Thursday, November 20, 2008

AIGA: "Is There Anything Funny about Graphic Design?"

Here is a great article I came across, while looking for some motivation for my current projects:

"Is There Anything Funny about Graphic Design?" by Steven Heller

Groucho Marx’s description of diversity in verbal humor applies as well to graphic wit and humor, but one difference between verbal and design humor is apparent: the latter cannot always be measured by laughter alone. As a selling tool, graphic design humor might be described as a loss leader—a means to grab attention and lure the customer or client into the store. Humor, then, cannot be too outrageous, lest the purpose be defeated. Even as a political weapon, humor similarly functions to sell a message, sometimes by ridicule, but is often subtle or sardonic, not side-splittingly funny. At best, humorous design will force a laugh, bring a smile or cause a double-take, which is nothing to be ashamed of. Indeed, like hypnotic suggestions, the goal of graphic wit and design humor is to subvert the subconscious and thereby earn a market share of memory.

...

Play is a kind of abandon, yet, as we know from small children, play is their work. In the initial stages of a project (and possibly throughout), the designer ostensibly becomes an adult child, allowing attachments to shift capriciously from one plaything to another. In design, however, playthings are type and image, which are really puzzle pieces to be more or less instinctively moved, juxtaposed, and even mangled and distorted until a serendipitous relationship between formal and contextual problems is achieved.

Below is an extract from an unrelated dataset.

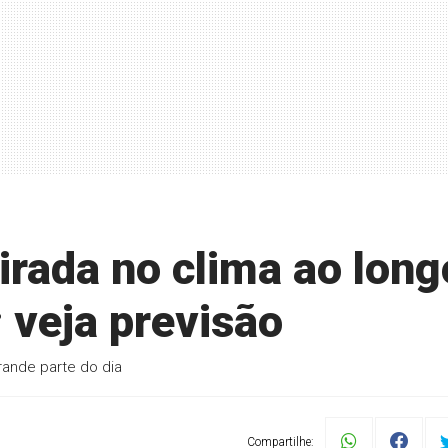
irada no clima ao long
; veja previsão
ande parte do dia
Compartilhe:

Even the most rigidly systematic design solutions are born of play.


As I've mentioned previously, I am still very much influenced by these sorts of approaches to design, where the human condition is not just a small component, but the very core of communication. Things like this inspire me, and inform what I would love to do for the rest of my career as a designer-hopeful. It is easy to say this, the idea of touching the viewer in a memorable way, but just as Heller suggests, it takes a certain type of knack, a certain type of outlook, to be truly achieved.

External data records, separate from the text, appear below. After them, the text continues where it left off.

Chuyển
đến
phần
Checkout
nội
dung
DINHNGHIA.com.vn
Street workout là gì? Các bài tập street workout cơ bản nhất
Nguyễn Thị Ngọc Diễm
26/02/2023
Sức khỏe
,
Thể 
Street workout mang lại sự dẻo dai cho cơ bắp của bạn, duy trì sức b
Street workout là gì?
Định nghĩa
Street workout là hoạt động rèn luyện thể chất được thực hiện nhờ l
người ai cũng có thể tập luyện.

I also believe that this can be developed (it does not require design-magic!), not solely within the confines of design blogs and articles, but through extensive living and consideration, through a crisp observance of every nuance in life and its qualitative... qualities; through health and well-being, intelligence, culture, laughter, loss, children, the elderly, French bulldogs and orange cats, as well as just to be an all-around good person.